§ **RECORDED INFORMATION**
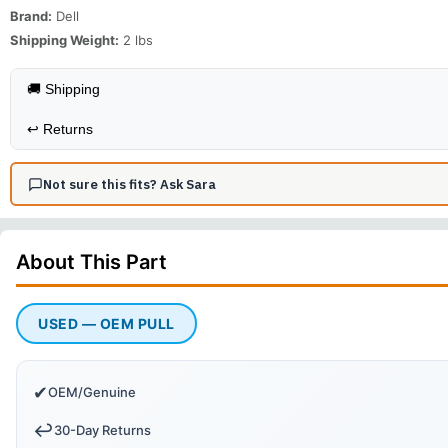
Brand:
Dell
Shipping Weight:
2
lbs
🚚 Shipping
↩️
Returns
Not sure this fits? Ask Sara
About This
Part
USED — OEM PULL
✔
OEM/Genuine
↩️
30-Day Returns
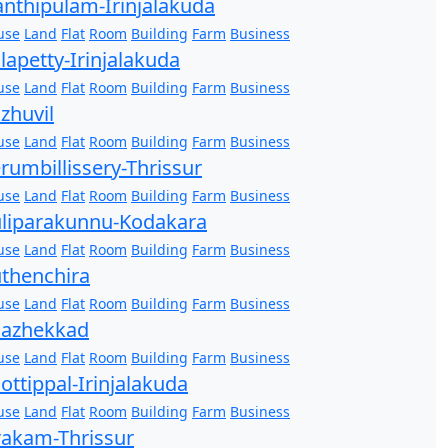
nthipulam-Irinjalakuda
use
Land
Flat
Room
Building
Farm
Business
lapetty-Irinjalakuda
use
Land
Flat
Room
Building
Farm
Business
zhuvil
use
Land
Flat
Room
Building
Farm
Business
rumbillissery-Thrissur
use
Land
Flat
Room
Building
Farm
Business
liparakunnu-Kodakara
use
Land
Flat
Room
Building
Farm
Business
thenchira
use
Land
Flat
Room
Building
Farm
Business
hazhekkad
use
Land
Flat
Room
Building
Farm
Business
ottippal-Irinjalakuda
use
Land
Flat
Room
Building
Farm
Business
akam-Thrissur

§ **ACTION ITEM**
Output every record above exactly as written, but skip the pictures.

§ **SOLUTION BELOW**
Brand:
Dell
Shipping Weight:
2
lbs
🚚 Shipping
↩️
Returns
Not sure this fits? Ask Sara
About This
Part
USED — OEM PULL
✔
OEM/Genuine
↩️
30-Day Returns
nthipulam-Irinjalakuda
use
Land
Flat
Room
Building
Farm
Business
lapetty-Irinjalakuda
use
Land
Flat
Room
Building
Farm
Business
zhuvil
use
Land
Flat
Room
Building
Farm
Business
rumbillissery-Thrissur
use
Land
Flat
Room
Building
Farm
Business
liparakunnu-Kodakara
use
Land
Flat
Room
Building
Farm
Business
thenchira
use
Land
Flat
Room
Building
Farm
Business
hazhekkad
use
Land
Flat
Room
Building
Farm
Business
ottippal-Irinjalakuda
use
Land
Flat
Room
Building
Farm
Business
akam-Thrissur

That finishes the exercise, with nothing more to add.